### Required work
**a.** In the article on AALTO's payload campaign, what altitude range does the stratospace concept cover?
**b.** Reproduce the article on AALTO's payload campaign from "From Farnborough to" up to and including "technology, and services.", replacing "Zephyr" with "the aircraft".

### Supplied text
Building Stratospace: AALTO invites industry to put their payloads on the Zephyr HAPS platform
October 14, 2025
AALTO is throwing open the doors of the stratosphere. Through its new “Be the Interface” payload campaign, the Farnborough-based high-altitude platform (HAPS) company is inviting aerospace firms, technology start-ups, and research institutions to integrate their own payloads aboard the Zephyr, the world’s longest-endurance solar-electric aircraft.
Pierre-Antoine Aubourg, AALTO’s Chief Technology Officer, says the company wants to make the stratosphere accessible to innovators outside the traditional satellite and defence domains.
“We are on a journey between research and commercialisation, and with this industrialisation, AALTO is opening what we call stratospace,” he explains to AGN. “It’s a completely blue ocean — we have to invent everything.”
While AALTO’s Zephyr platform was originally developed within Airbus, it now stands as an independent enterprise with ambitions to establish a new global stratospheric industry. The payload campaign marks a decisive shift from internal development to open collaboration.
From Farnborough to stratospace with AALTO’s Zephyr platform
The stratospace concept defines the gap between conventional aviation and orbit, roughly 60,000 to 80,000 feet above Earth, where Zephyr operates for months at a time, powered entirely by sunlight. Aubourg says the company is seeking partners across the supply chain to help populate this new domain with ideas, technology, and services.

### Data provided
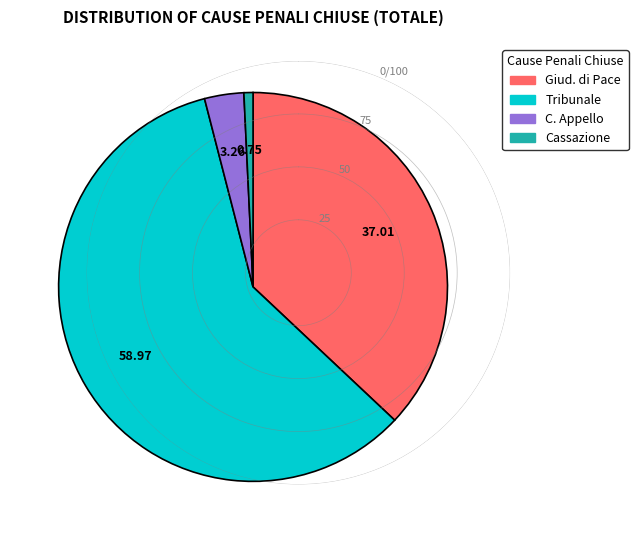

What is the ratio of the value at Giud. di Pace to the value at Cassazione?

49.2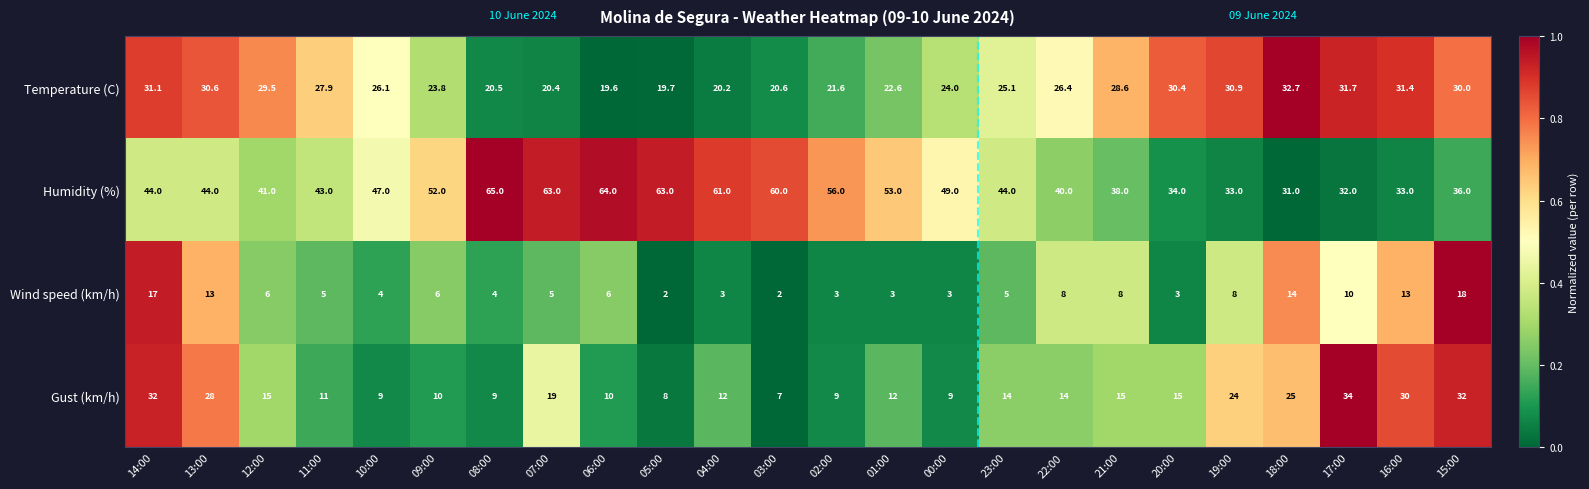

What is the spread (max minus min) of values at 22:00?

32.0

### Expected outputs
**a.** Roughly 60,000 to 80,000 feet above Earth.

**b.**
From Farnborough to stratospace with AALTO’s the aircraft platform
The stratospace concept defines the gap between conventional aviation and orbit, roughly 60,000 to 80,000 feet above Earth, where the aircraft operates for months at a time, powered entirely by sunlight. Aubourg says the company is seeking partners across the supply chain to help populate this new domain with ideas, technology, and services.